I’ll put my position different way. Elected Republican states attorney generals filed a lawsuit against “JOSEPH R BIDEN JR., ET AL.” because they thought they had caught out the administration doing something that would look, to the average voter, as being wasteful as best, and probably just plain wrong. I disagree with the Republicans are many issues, but, morally, I think they are correct here. Now, legally, they may be wrong, with the judge reversed on appeal. I still ask the administration to stop it.
“We shouldn’t tell companies to take down scam postings off their sites because the people who would otherwise acquire beautiful Ukrainian women as obedient sex slaves would get really mad at you for denying them that opportunity. It’s really dangerous trying to protect people from themselves. Next stop on that train is the CCP sanitizing WeChat in real time!!! Wake up sheeple!”
I see that this is one of the problems with both this case and civil discourse in general. Way too many people (as Judge Doughty does) looks at everything, particularly any discourse, as being either Red or Blue. To illustrate, Judge Doughty categorizes speech about “the efficiency of masks and COVID-19 lockdowns” and “the efficiency of
COVID-19 vaccines” as well as “the security of voting by mail” as all being “conservative-leaning” when the classical “Conservative” points on these issues would be the opposite of the current take of the Right-Wing.
The classical Conservative approach to masks, for example, would seem to be “they cause little or no harm, are easy to implement, and very well may reduce the spread of this unknown disease.” Clearly, the liberal or progressive approach would be one where people are allowed to do whatever they want unless it can be proven to adversely affect others.

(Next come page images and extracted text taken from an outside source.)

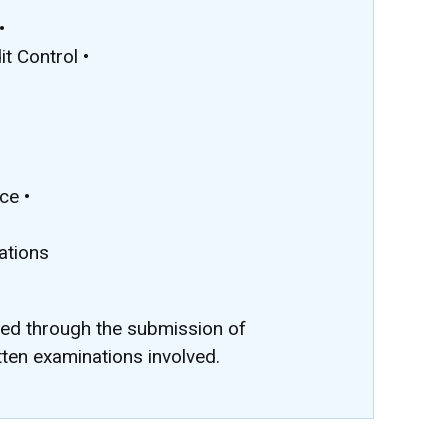
•
t Control •
•
ce •
ations
ted through the submission of
tten examinations involved.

Similar comments could be made for lockdowns, vaccines, and voting by mail. Now, there may be some legitimate discourse on these issues that needs free speech protection, but Judge Doughty does not seem to want to identify how the alleged infringement of free speech has stifled this discourse. Laughably, Judge Doughty does not seem to even demonstrate that the Defendants have even engaged in infringement of free speech. But, by viewing this issue as Republican v. Democratic, it seems that he is trying to decide this case based on politics rather than law.
I do have to wonder how far being a “free speech liberal” goes. Does it give the government the ability to stop or deter doxxing, for example? How about internet bullying? In the pre-social media times, this was largely handled by holding the publisher of liable for damages caused by such speech. This allowed society, that is, the government through its judiciary, to exercise control of this type of speech by imposing penalties. This is where my conclusion that you selectively quoted was coming from.

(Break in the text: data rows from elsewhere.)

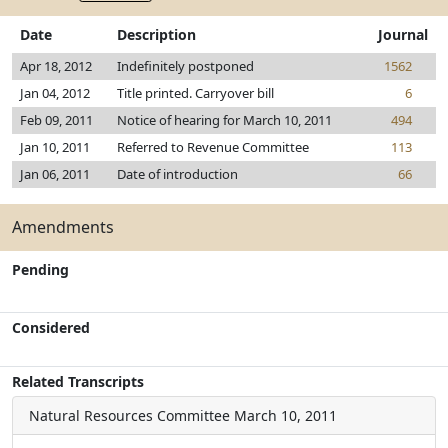
Date
Description
Journal
Apr 18, 2012
Indefinitely postponed
1562
Jan 04, 2012
Title printed. Carryover bill
6
Feb 09, 2011
Notice of hearing for March 10, 2011
494
Jan 10, 2011
Referred to Revenue Committee
113
Jan 06, 2011
Date of introduction
66
Amendments
Pending
Considered
Related Transcripts
Natural Resources Committee
March 10, 2011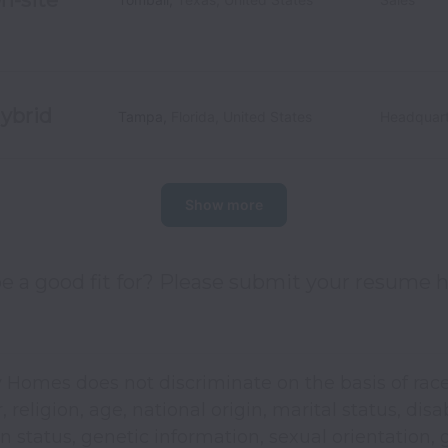
ybrid
Tampa
,
Florida
,
United States
Headquart
Show more
e a good fit for? Please submit your resume h
 Homes does not discriminate on the basis of race
, religion, age, national origin, marital status, disab
n status, genetic information, sexual orientation,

While I agree the government should not be controlling specific content, either electronic or in print, I do believe they should be able to provide guidelines to those who reproduce content as to what should not be amplified. This holds true particularly when national security is at stake, as it was during the Covid pandemic and the days following the attack of the US Capitol. Such guidelines should provide protection for the nation, not any specific political group. Of course, it’s hard to apply that protection to a specific political group who are trying to undermine the nation.